Hanımları en fazla rahatsız eden belirti iştah artışıdır. Aşırı iştah, adet öncesi gerginliği yaşayan her üç hanımdan birinin sorunudur. İştah artışına sıklıkla baş ağrısı, bitkinlik, çarpıntı ve baş dönmesi eklenmiştir.

Adet öncesi gerginliği sendromunun en önemli belirtisi depresyondur. Çoğunlukla ağlama, unutkanlık, uykusuzluk gibi hafif seyreden depresyon, kimi zaman şiddetli hale gelip yaşamın önemli bir kısmını kaplayabilir.

Diğer belirtiler ise sindirim sistemi bozuklukları, baş ağrısı, döküntüler, kas ve eklem ağrıları, halsizlik, diş eti kanamaları, çarpıntı, denge bozuklukları, sıcak basmaları, ses ve kokulara aşırı hassasiyet, ajitasyon, uykusuzluk olarak sayılabilir. Adet kanamasının ağrılı ya da fazla olması yani dismenore PMS olarak değerlendirilmez.

PMS nedeni tam olarak bilinmediği için tedavisi de kesin değildir. Bu konuda çok değişik tedavi yaklaşımları mevcuttur.

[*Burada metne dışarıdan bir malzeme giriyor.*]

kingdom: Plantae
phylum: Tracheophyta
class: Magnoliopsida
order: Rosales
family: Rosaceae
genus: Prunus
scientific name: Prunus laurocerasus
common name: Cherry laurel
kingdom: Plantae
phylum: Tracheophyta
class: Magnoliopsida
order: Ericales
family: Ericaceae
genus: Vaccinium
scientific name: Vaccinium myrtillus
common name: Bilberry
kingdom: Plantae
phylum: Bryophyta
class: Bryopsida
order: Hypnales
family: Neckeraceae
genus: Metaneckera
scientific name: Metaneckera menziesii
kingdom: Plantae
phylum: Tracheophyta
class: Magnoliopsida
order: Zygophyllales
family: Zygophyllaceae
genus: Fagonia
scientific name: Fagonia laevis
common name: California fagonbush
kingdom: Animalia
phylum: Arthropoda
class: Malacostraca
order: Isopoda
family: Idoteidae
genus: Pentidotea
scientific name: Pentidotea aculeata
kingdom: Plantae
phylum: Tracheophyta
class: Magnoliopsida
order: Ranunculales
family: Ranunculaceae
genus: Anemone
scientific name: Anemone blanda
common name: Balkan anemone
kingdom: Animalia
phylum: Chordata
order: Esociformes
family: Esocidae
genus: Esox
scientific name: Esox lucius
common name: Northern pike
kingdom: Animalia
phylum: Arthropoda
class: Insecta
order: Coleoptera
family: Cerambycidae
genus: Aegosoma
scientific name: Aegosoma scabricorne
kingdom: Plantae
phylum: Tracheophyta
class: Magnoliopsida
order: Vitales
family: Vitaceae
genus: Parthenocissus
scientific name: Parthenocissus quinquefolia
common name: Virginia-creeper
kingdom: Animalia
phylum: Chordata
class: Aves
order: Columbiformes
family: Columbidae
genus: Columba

  1. Diyet: Azar azar ve sık sık yemek yemenin şikayetleri azalttığı yönünde raporlar vardır.Adet öncesi dönemde taze meyve ve sebze tüketilmesi, kırmızı et ve donmuş yağlardan uzak durulması, içinde katkı maddesi içeren besinlerin tüketilmemesi bazen yararlı olabilmektedir. Aynı şekilde kafein ve alkol tüketiminin azaltılması da faydalı olabilmektedir.
  2. Egzersiz: yapılan bir çalışmada egzersiz yapmayan kadınlarda PMS’ye daha sık rastlandığı bulunmuştur. Hergün yapılan 30 dakikalık bir yürüyüş yararlı olabilir.
  3. Kalsiyum ve Magnezyum: Günlük 1200 mg kalsiyum alımının 3 ay sonunda şikayetleri yarı yarıya azalttığını bildiren bir çalışma vardır. Bazı kadınlarda ise magnezyum desteğinden fayda sağlanmıştır.Ancak bu konuda kesin bulgular henüz yoktur.
  4. Vitaminler: A, E ve B6 vitaminlerinin PMS’ye neden olduğu ileri sürülmüş olsa da kesin olarak kanıtlanmış bir bulgu yoktur.
  5. Diğer tedavi seçenekleri arasında seratonin metabolizması ile ilgili ilaçlar, hormon ilaçları, antidepresan ve anksiyete gibi psikiyatrik ilaçlar, idrar söktürücüler, erkeklik hormonları sayılabilir ancak bunlardan hiçbirinin kesinleşmiş faydası yoktur.
  6. Diğer nadir tedavi yaklaşımları arasında ise psikoterapi bulunur.